N.H.-based Direct Capital acquired by CIT
Portsmouth firm’s software product lures N.Y. bank
New York-based CIT Bank plans to acquire Direct Capital Corp. of Portsmouth, a commercial leasing firm for small and medium sized businesses, both companies announced Wednesday.
Terms of the deal were not released, but the acquisition – scheduled to be closed at the end of the third quarter – would append Direct Capital, a self-described “scrappy,” two-decade-old privately held company with assets of about $500 million and 250 employees, with CIT, a subsidiary of CIT Group, a publicly traded company with more than $35 billion of assets that has been around since 1908.
Direct Capital’s founders – brothers Christopher J. Broom, chairman, and CEO James P. Broom, will continue to lead the business, according to the release.
CIT wanted Direct Capital for its software, explained Nelson Chai, chairman and CEO of CIT Bank, in a presentation to investors on Wednesday.
“The interesting thing is that you have these two brothers [who] came out of the financial crisis and realized that as a small business they had to be scrappy,” he said, so in they developed a product called LendEdge, which allows businesses to get loans online. “They can use that rather than feet on the street to grow their book,” he said.
This makes sense for the smaller business market, he said.
“If we are going to do a large $10 million piece of equipment, you can’t spend the time to originate that deal, but when you are talking about $20,000, $50,000, $200,000, that time is valuable, so we needed to find a way to be more efficient in servicing and accessing these clients.”
Already, he said, the bank had identified some 10,000 to 20,000 of its existing clients that could use LendEdge, “a good-cutting edge technology that will help us deliver value to our equipment leasing business.”
Direct Capital has lent some $2.25 billion to over 80,000 businesses since its founding in 1993.
But it is tiny compared to CIT, so named as an abbreviation for Commercial Investment Trust. CIT currently doesn’t have much of a presence in New Hampshire, but it was briefly owned by Tyco Corp. when the latter company was based here, and it operated out of Exeter for a year.
CIT, originally hailing from St. Louis, moved to New York in 1915, where it financed everything from Studebaker to submarine chasers to radios, through an agreement with Thomas Edison.
========================================
What is required. Copy, word for word, the stretch of the article on CIT's purchase of Direct Capital from "N.H.-based Direct Capital" through "around since 1908.". The rows have no part in this exercise.
========================================
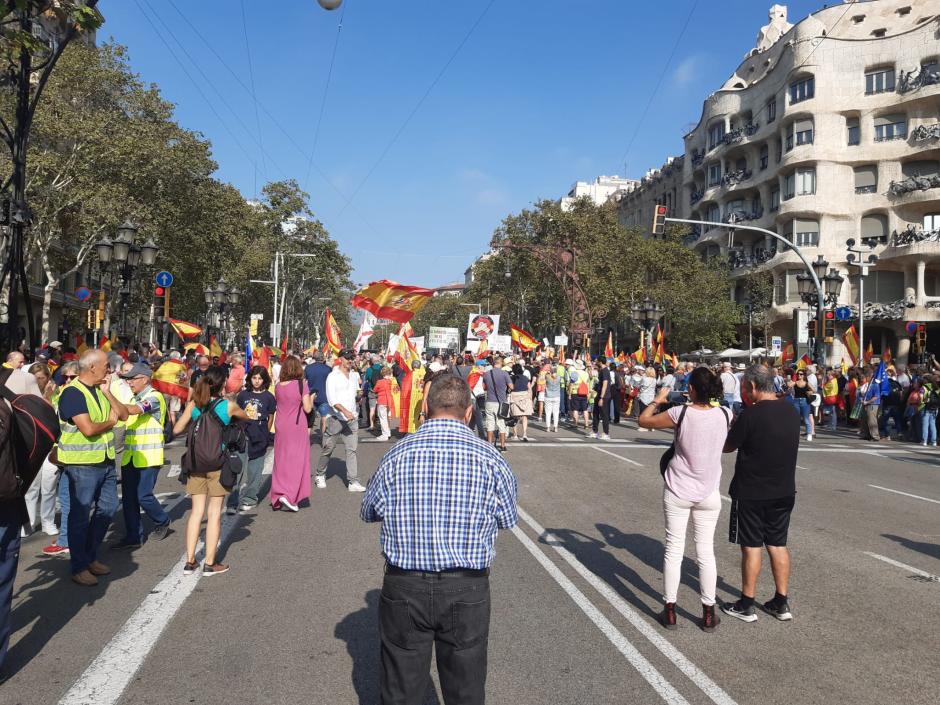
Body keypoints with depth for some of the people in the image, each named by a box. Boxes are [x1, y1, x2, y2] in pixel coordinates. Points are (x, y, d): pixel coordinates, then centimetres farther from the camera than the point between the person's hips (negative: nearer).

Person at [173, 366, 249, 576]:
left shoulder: (194, 405, -1)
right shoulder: (228, 405, -7)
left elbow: (177, 429, 0)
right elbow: (246, 417, 11)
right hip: (218, 462, -3)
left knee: (196, 511, 11)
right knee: (214, 513, 5)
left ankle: (189, 561, 14)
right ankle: (209, 563, 10)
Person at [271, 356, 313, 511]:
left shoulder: (278, 386, 2)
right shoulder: (301, 384, -10)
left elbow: (277, 404, 11)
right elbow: (307, 408, -11)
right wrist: (311, 398, 8)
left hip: (281, 426, 4)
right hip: (297, 426, -4)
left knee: (281, 460, 14)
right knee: (296, 460, 2)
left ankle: (277, 496, 17)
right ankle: (289, 495, -8)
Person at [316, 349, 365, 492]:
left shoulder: (355, 375, 11)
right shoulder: (333, 376, -6)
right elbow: (331, 398, -17)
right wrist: (344, 411, -29)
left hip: (352, 418, 4)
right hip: (335, 418, -4)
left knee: (352, 449, -2)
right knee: (328, 448, 7)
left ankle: (353, 482, -2)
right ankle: (320, 475, 28)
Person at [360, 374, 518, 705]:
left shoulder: (395, 456, -8)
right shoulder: (490, 459, -12)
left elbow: (368, 512, 7)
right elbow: (508, 519, 3)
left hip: (404, 588, 1)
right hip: (467, 590, 0)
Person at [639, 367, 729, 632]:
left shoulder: (680, 413, -17)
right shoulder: (724, 414, -8)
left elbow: (644, 420, -3)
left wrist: (658, 400, 13)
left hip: (677, 492, -2)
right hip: (708, 495, 2)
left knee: (673, 550, 8)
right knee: (706, 552, 11)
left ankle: (670, 612, 16)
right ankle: (708, 615, 18)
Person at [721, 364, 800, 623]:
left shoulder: (751, 415, -20)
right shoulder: (792, 411, 2)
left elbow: (728, 447, -9)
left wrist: (733, 426, 9)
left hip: (751, 492, -6)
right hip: (784, 491, 6)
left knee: (751, 546, 3)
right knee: (778, 545, 15)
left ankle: (746, 606, 13)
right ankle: (781, 603, 22)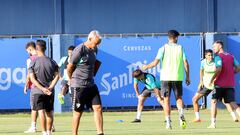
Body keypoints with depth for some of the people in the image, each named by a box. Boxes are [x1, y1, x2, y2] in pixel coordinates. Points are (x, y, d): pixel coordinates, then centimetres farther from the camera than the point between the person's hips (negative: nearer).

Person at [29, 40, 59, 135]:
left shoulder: (33, 63, -3)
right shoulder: (52, 62, 4)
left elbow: (32, 79, -10)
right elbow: (57, 76, -2)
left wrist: (43, 89, -13)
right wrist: (50, 88, -8)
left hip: (38, 91, -3)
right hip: (50, 92, 3)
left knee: (41, 111, -8)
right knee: (49, 112, 14)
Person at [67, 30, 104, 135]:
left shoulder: (94, 50, 9)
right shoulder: (79, 50, -15)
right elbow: (69, 67, -8)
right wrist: (72, 80, 7)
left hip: (91, 84, 7)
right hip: (79, 86, -7)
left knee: (98, 108, -2)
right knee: (78, 112, 0)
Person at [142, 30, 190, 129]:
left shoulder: (163, 48, -1)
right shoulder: (180, 48, 3)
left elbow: (155, 62, -7)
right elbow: (186, 63, -1)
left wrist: (146, 67, 11)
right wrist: (187, 77, 8)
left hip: (165, 77, -1)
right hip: (178, 77, 1)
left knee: (166, 100, 4)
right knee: (179, 98, 11)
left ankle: (168, 122, -2)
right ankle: (181, 114, -17)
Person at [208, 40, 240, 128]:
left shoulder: (218, 57, -8)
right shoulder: (231, 56, 12)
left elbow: (219, 69, -21)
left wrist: (212, 79, -11)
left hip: (219, 84, -5)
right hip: (230, 84, 5)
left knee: (214, 102, 7)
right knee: (233, 104, 2)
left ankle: (213, 123, 2)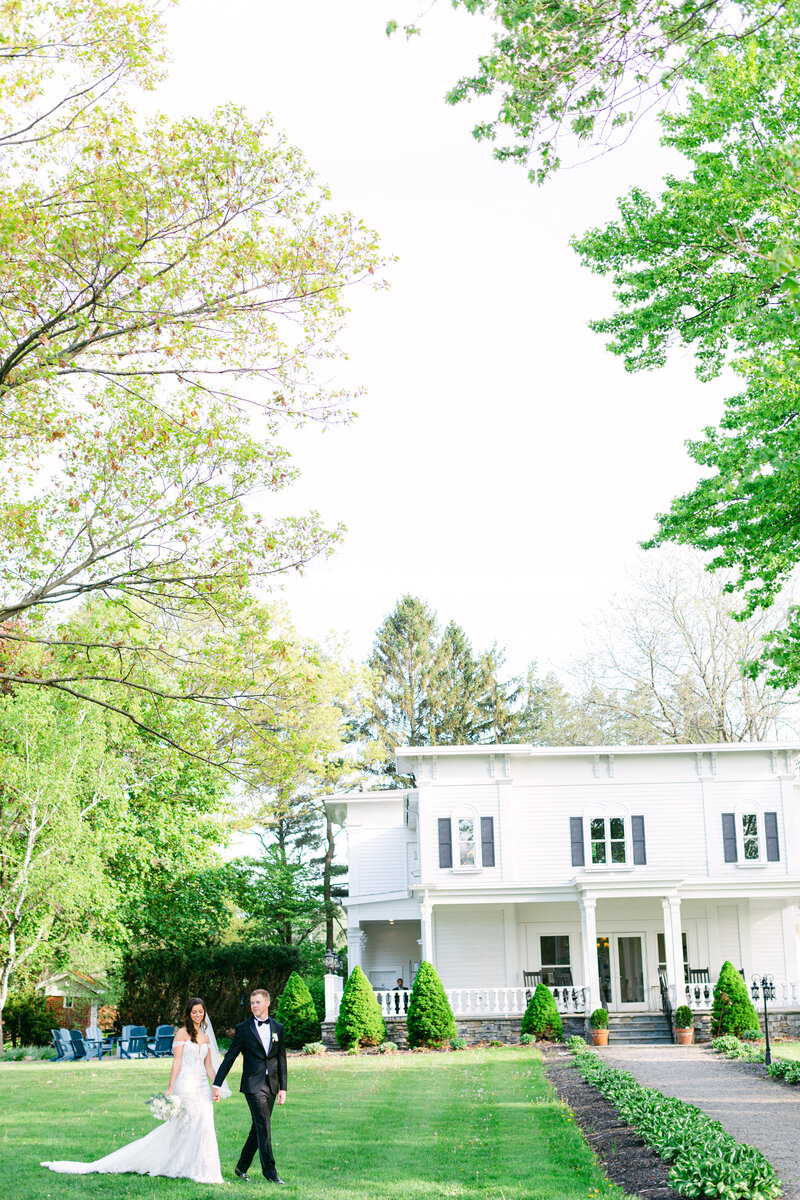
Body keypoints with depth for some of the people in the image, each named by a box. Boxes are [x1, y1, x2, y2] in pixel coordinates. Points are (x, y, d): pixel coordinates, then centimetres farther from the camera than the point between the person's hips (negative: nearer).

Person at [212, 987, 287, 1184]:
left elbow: (281, 1059, 12)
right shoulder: (243, 1029, -1)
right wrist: (217, 1084, -3)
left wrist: (283, 1087, 7)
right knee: (263, 1127, -10)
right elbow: (229, 1057, 0)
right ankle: (269, 1170, -5)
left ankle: (242, 1167, 23)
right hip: (253, 1084, -4)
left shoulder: (277, 1028, 10)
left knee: (258, 1128, 10)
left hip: (271, 1085, 4)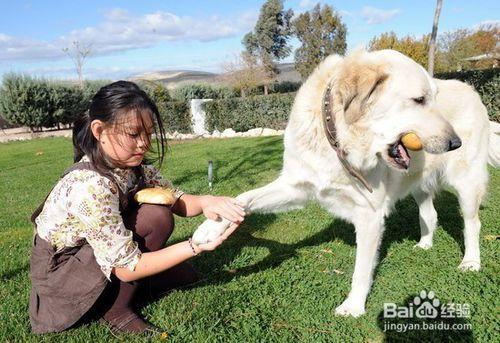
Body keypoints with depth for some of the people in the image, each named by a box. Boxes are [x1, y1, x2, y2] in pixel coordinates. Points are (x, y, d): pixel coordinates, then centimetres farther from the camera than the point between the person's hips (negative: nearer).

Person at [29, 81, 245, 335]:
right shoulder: (89, 185, -33)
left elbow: (177, 201, -8)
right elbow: (126, 268, -29)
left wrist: (206, 202, -30)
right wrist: (198, 246, -32)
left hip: (95, 254, 7)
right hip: (58, 274, -6)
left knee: (183, 274, 2)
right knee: (155, 217, -25)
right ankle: (117, 309, -9)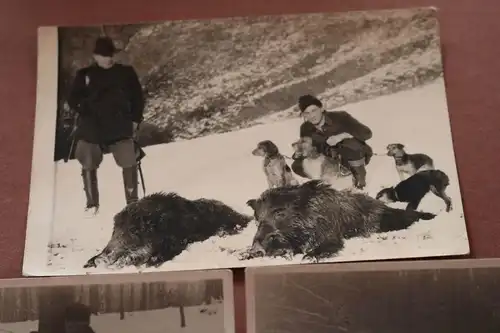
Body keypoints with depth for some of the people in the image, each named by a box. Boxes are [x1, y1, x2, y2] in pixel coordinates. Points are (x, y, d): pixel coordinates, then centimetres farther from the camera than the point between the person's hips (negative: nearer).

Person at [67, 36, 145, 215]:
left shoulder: (126, 72, 5)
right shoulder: (84, 74, 5)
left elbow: (138, 97, 11)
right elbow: (73, 99, 8)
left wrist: (135, 120, 3)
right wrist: (86, 110, -10)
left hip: (119, 126, 0)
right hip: (91, 128, 1)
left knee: (129, 163, -7)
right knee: (88, 165, 1)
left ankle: (132, 201, 6)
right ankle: (92, 204, 15)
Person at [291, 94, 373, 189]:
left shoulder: (339, 117, -20)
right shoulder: (305, 128, -8)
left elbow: (367, 133, -20)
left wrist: (342, 136, -30)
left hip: (357, 156, -5)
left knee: (350, 144, -40)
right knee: (297, 166, -15)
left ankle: (360, 173, -7)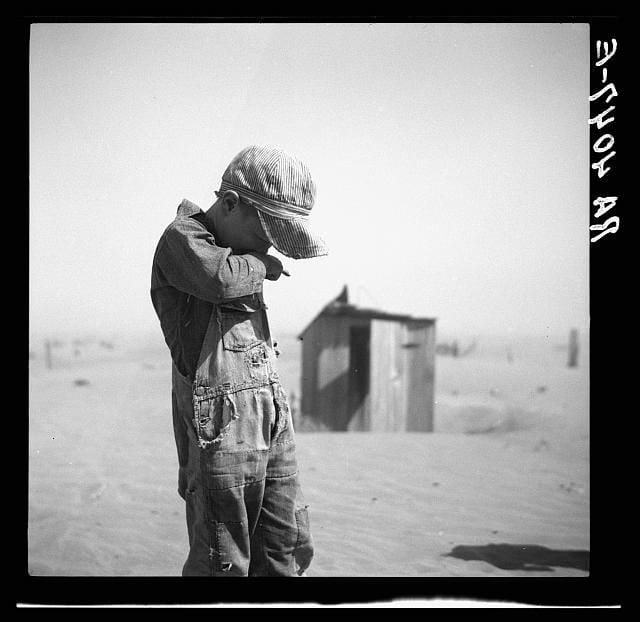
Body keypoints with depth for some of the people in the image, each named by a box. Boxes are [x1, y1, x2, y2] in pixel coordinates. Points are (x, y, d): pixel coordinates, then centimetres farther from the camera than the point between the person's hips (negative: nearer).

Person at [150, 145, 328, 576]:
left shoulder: (244, 253, 18)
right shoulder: (181, 240, -8)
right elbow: (221, 278, -28)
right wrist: (263, 264, -9)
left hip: (273, 418, 8)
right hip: (221, 427, -8)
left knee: (289, 549, 10)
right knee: (223, 561, 0)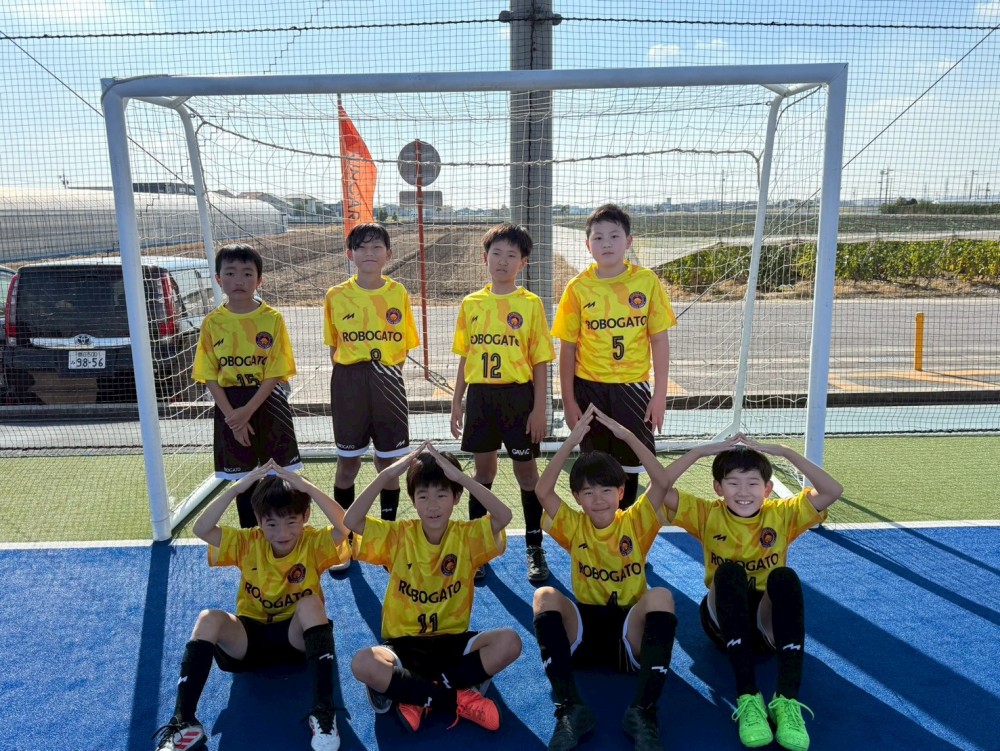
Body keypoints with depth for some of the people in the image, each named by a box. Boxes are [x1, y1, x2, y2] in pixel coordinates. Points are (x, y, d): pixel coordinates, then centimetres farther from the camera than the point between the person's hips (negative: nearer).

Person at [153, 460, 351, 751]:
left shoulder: (314, 543, -9)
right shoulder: (247, 543, -3)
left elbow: (344, 525, -31)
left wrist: (306, 486, -34)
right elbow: (202, 529, -18)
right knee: (209, 619, -27)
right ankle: (183, 722, -23)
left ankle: (323, 712, -34)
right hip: (249, 637, 2)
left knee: (311, 604, -34)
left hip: (297, 637, -2)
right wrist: (238, 486, -26)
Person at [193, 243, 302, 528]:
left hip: (267, 401, -2)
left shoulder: (272, 318, -6)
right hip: (230, 406, 2)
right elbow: (209, 376, -1)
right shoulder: (213, 322, 0)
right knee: (243, 477, 12)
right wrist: (231, 415, -11)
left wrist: (249, 410, -17)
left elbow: (276, 373, -9)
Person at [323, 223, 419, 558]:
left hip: (388, 383, 0)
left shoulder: (398, 293, 1)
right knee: (348, 462, 8)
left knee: (388, 462, 8)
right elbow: (333, 346, 6)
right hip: (349, 383, 0)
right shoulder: (336, 296, 0)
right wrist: (350, 377, -4)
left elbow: (404, 345, 6)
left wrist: (387, 373, -5)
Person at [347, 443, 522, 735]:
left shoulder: (467, 536, -5)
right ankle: (454, 697, -18)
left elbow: (504, 516, -24)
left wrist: (461, 477, -26)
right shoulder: (398, 536, -4)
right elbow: (351, 521, -20)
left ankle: (409, 694, -17)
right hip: (404, 643, -1)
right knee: (362, 664, -32)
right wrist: (386, 475, -23)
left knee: (509, 641, -26)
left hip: (453, 641, 1)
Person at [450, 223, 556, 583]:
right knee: (483, 470, 12)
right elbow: (465, 357, 10)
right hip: (480, 395, 3)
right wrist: (456, 402, 8)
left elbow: (540, 362, -3)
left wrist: (539, 408, -8)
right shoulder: (471, 304, 6)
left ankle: (535, 549, 22)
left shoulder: (531, 304, -3)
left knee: (526, 471, 7)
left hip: (518, 394, -2)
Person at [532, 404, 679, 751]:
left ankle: (643, 710, -31)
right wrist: (571, 441, -13)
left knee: (660, 595, -32)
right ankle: (570, 706, -31)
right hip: (584, 627, 1)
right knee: (545, 596, -28)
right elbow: (542, 491, -11)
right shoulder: (574, 527, 6)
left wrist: (626, 435, -13)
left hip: (630, 631, -1)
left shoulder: (636, 522, 4)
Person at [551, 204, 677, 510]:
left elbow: (660, 341, 1)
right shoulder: (578, 287, -3)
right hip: (590, 389, 0)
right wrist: (569, 401, -1)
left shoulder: (647, 281, -3)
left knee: (630, 467, 10)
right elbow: (567, 348, 1)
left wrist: (660, 394, -3)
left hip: (632, 387, 0)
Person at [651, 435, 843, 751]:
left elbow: (832, 491, -13)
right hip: (724, 622, 0)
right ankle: (747, 696, -38)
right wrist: (703, 450, -16)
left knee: (784, 577, -31)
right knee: (729, 573, -33)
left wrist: (783, 451, -17)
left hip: (769, 622, 1)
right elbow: (660, 486, -15)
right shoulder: (708, 515, -1)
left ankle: (787, 699, -38)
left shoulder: (781, 515, 1)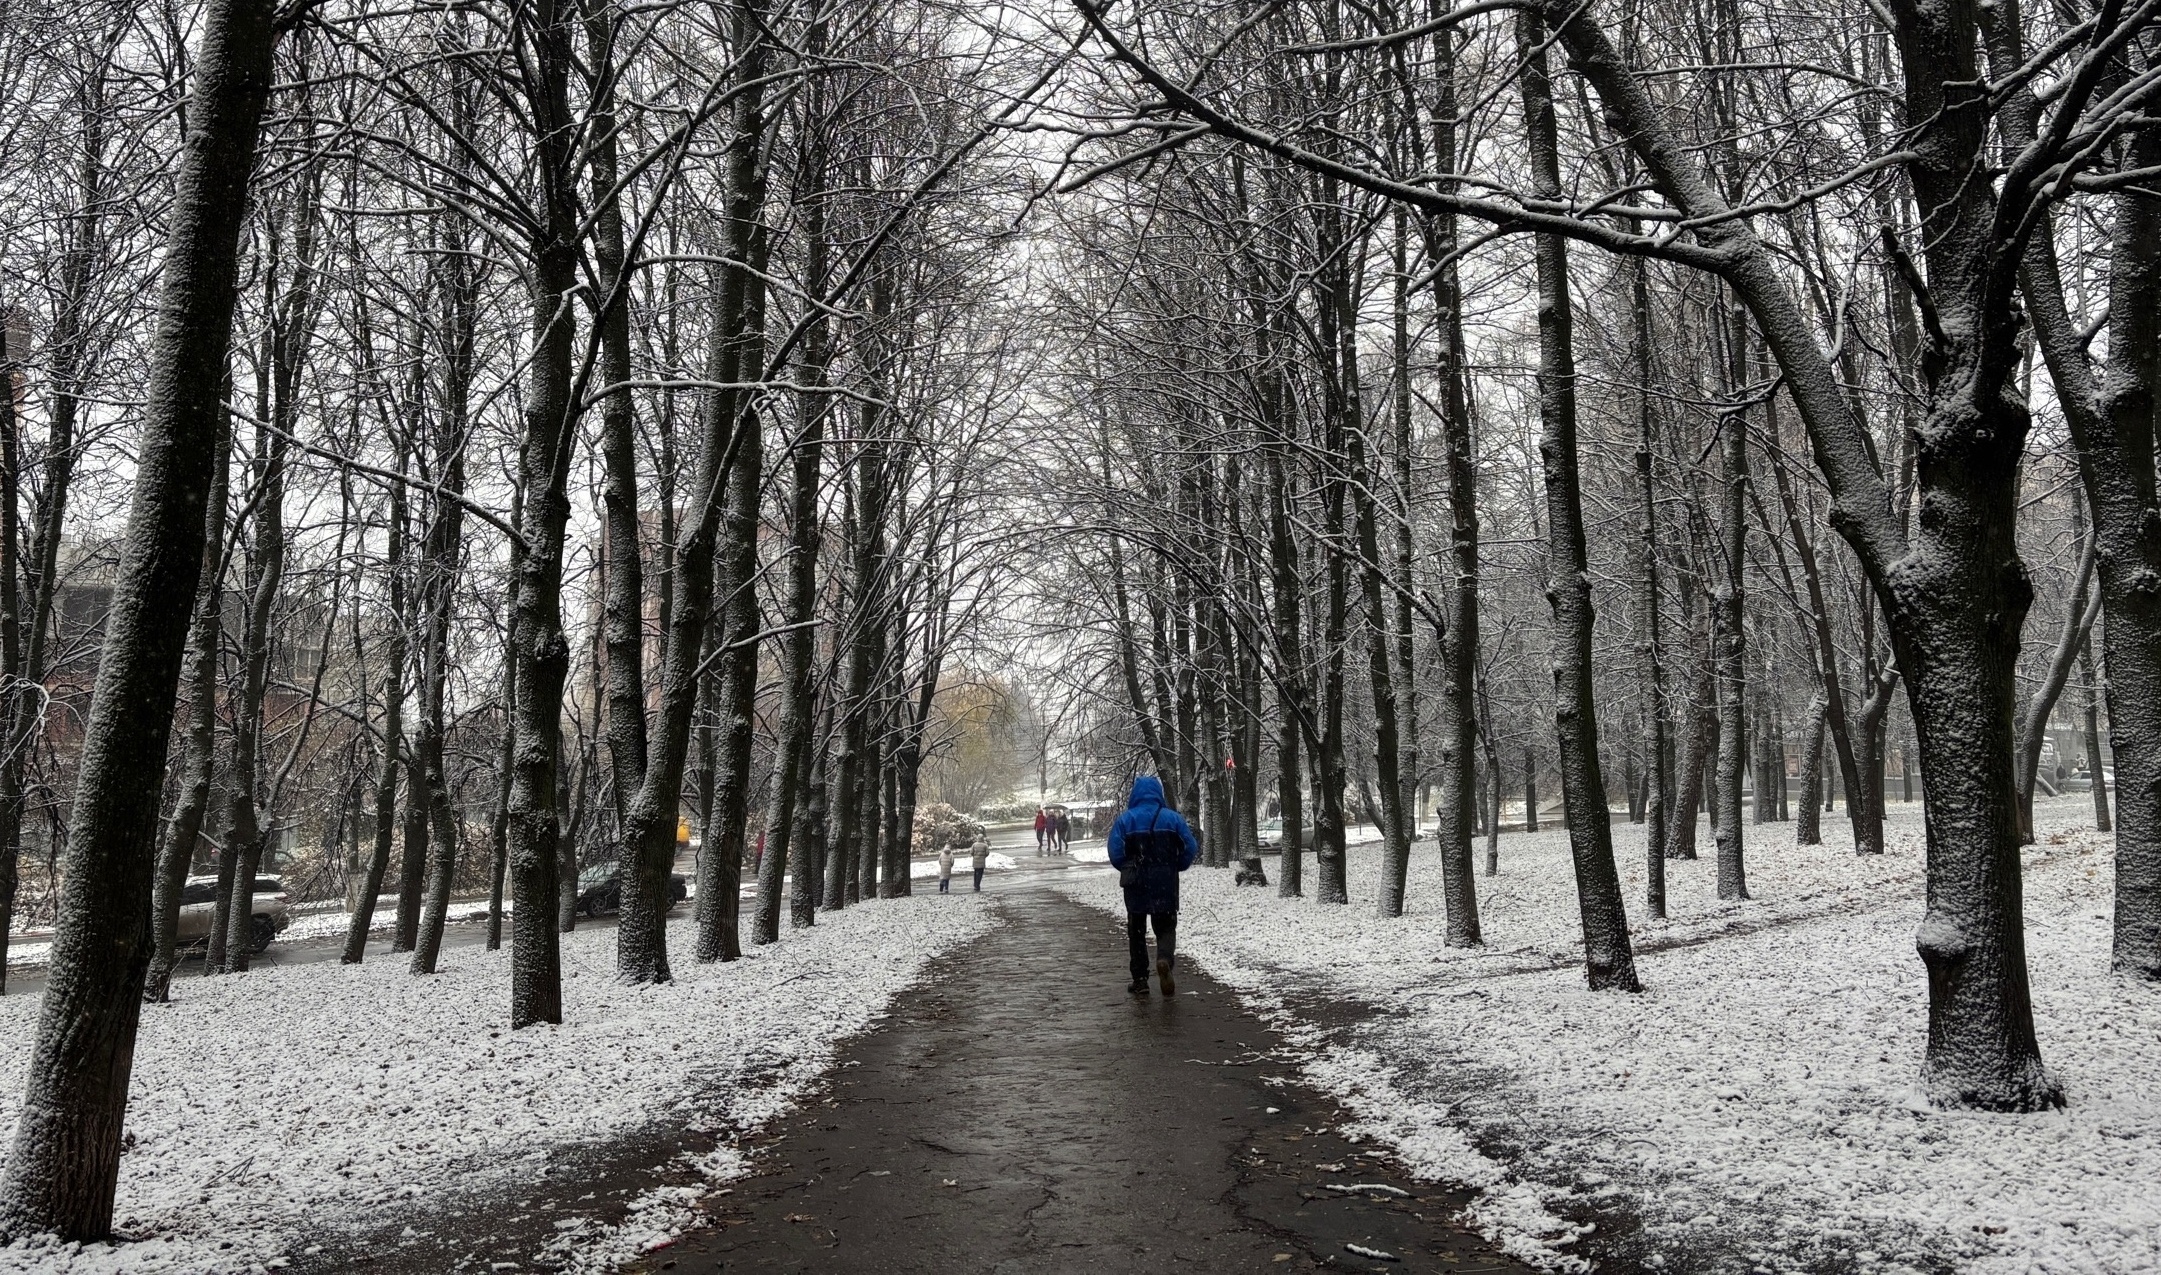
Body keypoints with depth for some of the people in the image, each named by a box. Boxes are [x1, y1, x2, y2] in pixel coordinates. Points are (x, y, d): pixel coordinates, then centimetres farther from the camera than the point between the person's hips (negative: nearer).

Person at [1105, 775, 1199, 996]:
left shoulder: (1125, 820, -6)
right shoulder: (1173, 818, -2)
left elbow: (1115, 853, -11)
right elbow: (1191, 849, -4)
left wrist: (1127, 870, 9)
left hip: (1136, 886, 0)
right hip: (1166, 886, 0)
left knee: (1136, 931, 14)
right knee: (1166, 928, 12)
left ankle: (1140, 980, 13)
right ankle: (1165, 958, -18)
========================================
Solution below.
N.H.-based Direct Capital acquired by CIT
Portsmouth firm’s software product lures N.Y. bank
New York-based CIT Bank plans to acquire Direct Capital Corp. of Portsmouth, a commercial leasing firm for small and medium sized businesses, both companies announced Wednesday.
Terms of the deal were not released, but the acquisition – scheduled to be closed at the end of the third quarter – would append Direct Capital, a self-described “scrappy,” two-decade-old privately held company with assets of about $500 million and 250 employees, with CIT, a subsidiary of CIT Group, a publicly traded company with more than $35 billion of assets that has been around since 1908.